В тот вечер после концерта в госпитале она просила заходить к ней.
– Ты всегда был славный мальчуган, – сказала она. – Помнишь, мы приходили с Сашей посидеть вечером у вас во дворе, и ты отпирал нам калитку, потом выносил мне пить в большом деревянном ковше и говорил, что он сделан в каком-то там веке…
Голос у нее не дрожал, был как-то отчетливо звонок, но Митя вдруг почувствовал, что она плачет. Уронив сверток с туфлями, он сжал ладонями ее горячие от слез щеки и с пронзительным чувством жалости и нежности к пей стал целовать в глаза, лепеча какие-то бессвязные слова утешения.

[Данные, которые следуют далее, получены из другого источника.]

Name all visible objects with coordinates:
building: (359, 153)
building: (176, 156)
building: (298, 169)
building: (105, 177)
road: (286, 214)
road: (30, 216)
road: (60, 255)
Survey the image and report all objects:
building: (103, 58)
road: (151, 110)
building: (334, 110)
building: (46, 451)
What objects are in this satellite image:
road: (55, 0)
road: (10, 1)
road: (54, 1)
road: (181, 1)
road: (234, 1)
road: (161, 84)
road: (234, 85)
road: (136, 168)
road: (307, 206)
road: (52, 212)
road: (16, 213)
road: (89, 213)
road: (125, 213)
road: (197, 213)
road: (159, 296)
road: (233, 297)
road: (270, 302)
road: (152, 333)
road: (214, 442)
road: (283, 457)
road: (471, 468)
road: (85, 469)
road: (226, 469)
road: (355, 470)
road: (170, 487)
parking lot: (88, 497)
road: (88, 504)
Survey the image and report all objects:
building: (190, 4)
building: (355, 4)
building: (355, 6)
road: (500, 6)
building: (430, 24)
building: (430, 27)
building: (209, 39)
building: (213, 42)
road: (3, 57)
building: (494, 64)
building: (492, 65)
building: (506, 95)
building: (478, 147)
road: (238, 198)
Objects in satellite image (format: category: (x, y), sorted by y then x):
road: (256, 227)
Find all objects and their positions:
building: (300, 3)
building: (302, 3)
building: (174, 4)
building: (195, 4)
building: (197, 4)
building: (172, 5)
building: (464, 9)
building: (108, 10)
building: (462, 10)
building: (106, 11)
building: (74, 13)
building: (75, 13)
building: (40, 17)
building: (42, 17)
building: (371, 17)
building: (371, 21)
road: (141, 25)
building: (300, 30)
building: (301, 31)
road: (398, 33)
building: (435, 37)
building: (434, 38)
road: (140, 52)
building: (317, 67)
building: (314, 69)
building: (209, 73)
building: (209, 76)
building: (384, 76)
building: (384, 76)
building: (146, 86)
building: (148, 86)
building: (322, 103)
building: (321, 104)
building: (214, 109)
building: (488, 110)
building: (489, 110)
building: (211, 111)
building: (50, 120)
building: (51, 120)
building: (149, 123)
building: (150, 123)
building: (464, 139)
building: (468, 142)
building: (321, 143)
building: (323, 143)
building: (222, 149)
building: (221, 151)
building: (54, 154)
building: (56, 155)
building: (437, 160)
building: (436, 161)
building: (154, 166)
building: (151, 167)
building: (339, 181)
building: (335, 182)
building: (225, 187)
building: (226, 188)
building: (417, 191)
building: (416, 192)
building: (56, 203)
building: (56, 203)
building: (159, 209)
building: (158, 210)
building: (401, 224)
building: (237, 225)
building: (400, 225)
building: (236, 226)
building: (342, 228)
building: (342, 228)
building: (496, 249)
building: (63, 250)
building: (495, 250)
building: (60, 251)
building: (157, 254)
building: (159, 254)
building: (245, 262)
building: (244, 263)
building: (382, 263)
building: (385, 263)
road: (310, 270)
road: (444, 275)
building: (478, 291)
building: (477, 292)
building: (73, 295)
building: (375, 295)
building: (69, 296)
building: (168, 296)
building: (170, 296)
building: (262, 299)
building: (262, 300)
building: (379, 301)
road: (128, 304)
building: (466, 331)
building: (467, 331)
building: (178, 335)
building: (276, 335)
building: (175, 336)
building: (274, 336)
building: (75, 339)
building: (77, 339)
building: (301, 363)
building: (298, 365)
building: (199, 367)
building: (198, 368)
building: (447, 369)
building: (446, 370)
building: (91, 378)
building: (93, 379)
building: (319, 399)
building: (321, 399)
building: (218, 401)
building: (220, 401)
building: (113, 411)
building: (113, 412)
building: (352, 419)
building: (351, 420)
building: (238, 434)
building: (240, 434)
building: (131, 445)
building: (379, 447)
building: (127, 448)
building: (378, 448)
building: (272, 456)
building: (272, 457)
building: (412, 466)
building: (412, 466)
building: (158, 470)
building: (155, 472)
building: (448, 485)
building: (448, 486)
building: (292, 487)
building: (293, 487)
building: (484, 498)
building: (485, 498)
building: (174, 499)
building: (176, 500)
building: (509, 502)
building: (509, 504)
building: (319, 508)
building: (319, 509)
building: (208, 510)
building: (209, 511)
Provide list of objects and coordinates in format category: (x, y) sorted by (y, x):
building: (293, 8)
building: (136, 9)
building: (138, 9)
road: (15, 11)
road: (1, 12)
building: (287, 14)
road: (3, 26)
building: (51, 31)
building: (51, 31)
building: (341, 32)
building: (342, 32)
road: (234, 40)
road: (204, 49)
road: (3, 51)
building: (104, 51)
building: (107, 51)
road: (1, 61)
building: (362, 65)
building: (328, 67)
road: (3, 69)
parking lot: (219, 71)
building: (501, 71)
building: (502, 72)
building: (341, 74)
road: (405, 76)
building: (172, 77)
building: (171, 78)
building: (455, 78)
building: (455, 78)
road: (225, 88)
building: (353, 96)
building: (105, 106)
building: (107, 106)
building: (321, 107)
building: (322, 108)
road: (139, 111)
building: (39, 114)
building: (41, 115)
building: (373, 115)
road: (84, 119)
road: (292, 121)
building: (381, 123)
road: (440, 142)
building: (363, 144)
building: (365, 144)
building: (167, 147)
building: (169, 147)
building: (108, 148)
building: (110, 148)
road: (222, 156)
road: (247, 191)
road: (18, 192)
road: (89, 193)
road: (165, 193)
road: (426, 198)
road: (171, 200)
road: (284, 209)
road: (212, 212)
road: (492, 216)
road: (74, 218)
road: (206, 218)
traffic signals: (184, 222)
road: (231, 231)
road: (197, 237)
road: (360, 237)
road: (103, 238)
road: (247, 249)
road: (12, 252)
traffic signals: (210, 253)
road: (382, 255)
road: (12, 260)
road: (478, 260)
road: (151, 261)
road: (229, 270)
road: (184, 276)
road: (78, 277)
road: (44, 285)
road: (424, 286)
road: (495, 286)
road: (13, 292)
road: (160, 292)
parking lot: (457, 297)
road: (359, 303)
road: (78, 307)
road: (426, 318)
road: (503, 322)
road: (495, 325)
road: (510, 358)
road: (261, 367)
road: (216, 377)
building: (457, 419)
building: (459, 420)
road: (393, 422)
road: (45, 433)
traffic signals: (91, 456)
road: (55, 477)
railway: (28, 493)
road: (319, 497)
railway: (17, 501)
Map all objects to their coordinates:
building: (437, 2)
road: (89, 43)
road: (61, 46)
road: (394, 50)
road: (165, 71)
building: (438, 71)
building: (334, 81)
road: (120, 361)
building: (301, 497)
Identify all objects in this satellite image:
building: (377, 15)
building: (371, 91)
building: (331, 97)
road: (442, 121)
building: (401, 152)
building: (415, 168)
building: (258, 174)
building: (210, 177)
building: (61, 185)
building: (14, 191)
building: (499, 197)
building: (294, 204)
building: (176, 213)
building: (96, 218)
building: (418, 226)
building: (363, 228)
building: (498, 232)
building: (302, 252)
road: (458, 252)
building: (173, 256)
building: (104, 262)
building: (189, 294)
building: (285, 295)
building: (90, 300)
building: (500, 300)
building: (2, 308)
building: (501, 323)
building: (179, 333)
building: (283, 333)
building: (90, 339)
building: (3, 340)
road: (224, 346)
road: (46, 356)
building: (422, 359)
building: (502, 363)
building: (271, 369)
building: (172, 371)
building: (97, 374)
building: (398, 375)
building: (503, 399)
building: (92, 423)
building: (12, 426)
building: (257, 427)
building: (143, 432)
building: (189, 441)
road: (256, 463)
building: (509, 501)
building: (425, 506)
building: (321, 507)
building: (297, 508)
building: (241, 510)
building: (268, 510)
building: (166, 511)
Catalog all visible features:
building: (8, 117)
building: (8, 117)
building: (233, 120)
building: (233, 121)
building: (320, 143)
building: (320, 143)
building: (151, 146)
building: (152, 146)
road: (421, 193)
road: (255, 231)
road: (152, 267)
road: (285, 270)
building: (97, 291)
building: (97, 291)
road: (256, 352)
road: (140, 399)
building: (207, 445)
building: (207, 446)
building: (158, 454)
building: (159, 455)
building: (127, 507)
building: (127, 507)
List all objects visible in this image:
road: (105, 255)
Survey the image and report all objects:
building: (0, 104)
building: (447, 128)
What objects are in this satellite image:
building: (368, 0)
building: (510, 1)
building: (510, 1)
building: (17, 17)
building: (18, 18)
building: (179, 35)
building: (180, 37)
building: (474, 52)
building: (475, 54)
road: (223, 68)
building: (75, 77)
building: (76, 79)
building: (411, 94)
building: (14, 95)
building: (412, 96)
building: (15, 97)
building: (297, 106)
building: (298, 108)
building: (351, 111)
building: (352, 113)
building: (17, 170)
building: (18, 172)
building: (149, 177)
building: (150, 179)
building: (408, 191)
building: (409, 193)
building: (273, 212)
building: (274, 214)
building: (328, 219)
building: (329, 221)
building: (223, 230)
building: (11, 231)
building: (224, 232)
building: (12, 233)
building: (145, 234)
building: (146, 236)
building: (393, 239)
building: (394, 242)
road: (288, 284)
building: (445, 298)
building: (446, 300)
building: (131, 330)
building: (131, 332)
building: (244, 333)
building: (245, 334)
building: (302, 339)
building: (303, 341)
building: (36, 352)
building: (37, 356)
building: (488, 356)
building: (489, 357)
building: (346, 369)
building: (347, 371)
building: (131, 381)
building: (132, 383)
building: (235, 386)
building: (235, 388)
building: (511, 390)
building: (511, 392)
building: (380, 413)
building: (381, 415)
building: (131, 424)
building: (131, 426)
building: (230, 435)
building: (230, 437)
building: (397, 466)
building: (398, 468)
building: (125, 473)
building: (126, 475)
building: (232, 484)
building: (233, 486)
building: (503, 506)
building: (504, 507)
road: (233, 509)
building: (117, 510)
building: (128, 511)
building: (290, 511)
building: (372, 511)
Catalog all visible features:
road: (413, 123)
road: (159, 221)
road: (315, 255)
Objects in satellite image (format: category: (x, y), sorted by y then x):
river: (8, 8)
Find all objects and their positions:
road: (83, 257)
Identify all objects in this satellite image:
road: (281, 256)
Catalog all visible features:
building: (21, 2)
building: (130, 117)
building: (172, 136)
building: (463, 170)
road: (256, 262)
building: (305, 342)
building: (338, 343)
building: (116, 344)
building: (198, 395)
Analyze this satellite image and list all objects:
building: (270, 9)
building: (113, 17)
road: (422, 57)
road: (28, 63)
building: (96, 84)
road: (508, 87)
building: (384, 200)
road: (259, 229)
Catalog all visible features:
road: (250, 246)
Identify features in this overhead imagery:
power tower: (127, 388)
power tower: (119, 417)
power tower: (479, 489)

Он редко заходил к ней, в глубине души не веря, что может быть чем-то интересен этой красавице, живущей, как ему казалось, какой-то особенной, нездешней, недосягаемой для него жизнью. Эта иллюзорная жизнь представлялась ему полной света, музыки, радостного смеха, вихревых танцев и как-то заслоняла от него ее подлинную жизнь, в которой она ходила на работу, уставала, недосыпала, недоедала и вообще-то была, как и все другие девушки, которых он встречал по утрам бегущими с поднятыми воротничками давно подбившихся пальтишек к заводским воротам. Но как-то ее мать, Валентина Васильевна, сказала ему:
– Вы, Митя, почаще приходите к нам. Только вам Аза и рада, а без вас все одна и одна, даже подруг от дома отвадила.
И он вдруг увидел, что никакой этой выдуманной им жизни у Азы нет, что даже, наоборот, его, Митина, жизнь чем-то привлекает ее, и она с вниманием слушает рассказы о древних городах, в которых он побывал, об окрестных озерах и реках, об охоте и рыбалках. Обычно, вернувшись с завода, где теперь работали по двенадцать часов, она садилась на широкий, под ярким ковром, диван, подбирала под себя ноги и, придерживая у горла расходившийся ворот скользкого шелкового халата, приопустив свои длинные ресницы, от которых на полщеки падала тень, говорила:
– Ну, ты рассказывай что-нибудь. Только самое простое, что было на самом деле. Про плотников… Про собак…
И сидела не шевелясь, лишь по временам молниеносно взмахивала на него своими ресницами, но тут же опять прикрывала глаза, о чем-то думая так сосредоточенно, что две побелевшие от напряжения складки сбегались между ее бровями.